As to the main risks to a brand and how can they be mitigated Mannis believes the biggest risk is promising something and not delivering it. Whatever level of service you offer, consumers want to engage with brands that have authentic voices and are true to themselves.
“It is front-line employees who deliver the brand, and it’s really critical for companies to listen to what the frontline thinks the brand is. It’s a lot easier to channel the beliefs and passion of the front-line into a truer expression of the brand than to convince thousands of people the brand is something different from what they believe.”
The airline has recently unveiled a refreshed brand and freshly painted livery updating Pualani (Flower of the Sky), the icon of Hawaiian’s brand for more than four decades.
“Our new livery embodies a stronger, more contemporary representation of Hawaiian Airlines’ culture of service and hospitality, which is the bedrock of our guest experience,” said president and CEO Mark Dunkerley in the airline’s publicity. “It acknowledges our place as Hawaii’s airline and underscores the commitment our employees make every day to provide our guests with a gracious and genuine island welcome.”

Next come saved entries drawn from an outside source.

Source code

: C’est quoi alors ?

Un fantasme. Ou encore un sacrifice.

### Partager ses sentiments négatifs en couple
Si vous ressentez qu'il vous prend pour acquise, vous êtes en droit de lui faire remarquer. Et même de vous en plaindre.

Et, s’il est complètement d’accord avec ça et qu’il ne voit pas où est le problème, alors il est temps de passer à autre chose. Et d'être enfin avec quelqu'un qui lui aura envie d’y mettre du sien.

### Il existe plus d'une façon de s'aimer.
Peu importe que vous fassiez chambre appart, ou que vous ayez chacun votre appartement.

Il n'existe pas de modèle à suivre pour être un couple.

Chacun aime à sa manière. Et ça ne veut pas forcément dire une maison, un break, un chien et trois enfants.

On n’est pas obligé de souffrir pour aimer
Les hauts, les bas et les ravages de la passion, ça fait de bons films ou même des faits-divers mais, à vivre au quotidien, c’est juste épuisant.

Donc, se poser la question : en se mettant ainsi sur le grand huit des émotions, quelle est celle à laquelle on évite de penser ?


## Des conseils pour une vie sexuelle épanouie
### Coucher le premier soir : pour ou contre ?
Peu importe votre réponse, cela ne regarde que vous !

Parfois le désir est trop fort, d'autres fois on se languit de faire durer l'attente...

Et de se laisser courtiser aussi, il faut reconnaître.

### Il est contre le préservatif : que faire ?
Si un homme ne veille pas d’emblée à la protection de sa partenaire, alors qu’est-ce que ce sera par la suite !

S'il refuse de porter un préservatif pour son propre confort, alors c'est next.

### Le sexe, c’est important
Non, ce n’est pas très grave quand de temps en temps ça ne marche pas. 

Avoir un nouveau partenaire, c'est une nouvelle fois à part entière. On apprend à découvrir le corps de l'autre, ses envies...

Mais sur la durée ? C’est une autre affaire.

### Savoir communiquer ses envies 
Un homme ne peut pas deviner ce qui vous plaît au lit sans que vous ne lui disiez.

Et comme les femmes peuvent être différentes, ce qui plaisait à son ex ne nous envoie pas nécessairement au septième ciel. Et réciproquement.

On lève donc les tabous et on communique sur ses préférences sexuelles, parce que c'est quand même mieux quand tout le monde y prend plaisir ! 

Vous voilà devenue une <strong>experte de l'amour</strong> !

Painting of all aircraft and ground service equipment is scheduled to be complete by 2020.
Mannis says the aim was to “retain the essence of our brand and arrive at a bolder, truer expression of our unique Hawaiian hospitality”.
The new visual identity preludes the next chapter in Hawaiian’s history with the arrival of the medium-haul, single-aisle A321neo fleet later this year. It is the next step in a series of major investments Hawaiian has made to aircraft cabins, lounges, and other aspects of the customer experience over the past five years.
Hawaiian Airlines has also just celebrated its fourth anniversary of Auckland service and in that time more than 120,000 passengers have travelled on more than 500 flights from Auckland to Honolulu.
Dunkerley said in Auckland recently that prior to Hawaiian’s launch of threetimes weekly service, fewer than 26,000 New Zealand travellers visited Hawai‘i in 2012, according to Hawai‘i Tourism Authority figures. Following Hawaiian’s entry, visitor arrivals from Auckland nearly doubled to more than 50,000 in 2013 and topped 60,000 for the third straight year in 2016.
In December, Hawaiian introduced a Premium Cabin featuring 18 lie-flat seats in its A330 aircraft. These lie-flat leather seats fold into 180-degree beds. Aligned in a 2-2-2 configuration, the seats are tailored to leisure travellers such as couples, families and honeymooners, while also offering functionality for business travellers.
Passengers enjoy luxury amenities, world-class island cuisine prepared by Hawai‘i’s top chefs and access to movies and TV on a 13-inch widescreen tablet. The airline also increased ‘extra comfort’ seats to 68 from 40 to meet growing demand for its premium economy product. Premium cabin amenities were developed in collaboration with wellknown Hawaiian designer Sig Zane. Annie Gray travelled to Hawaii courtesy of Hawaiian Airlines.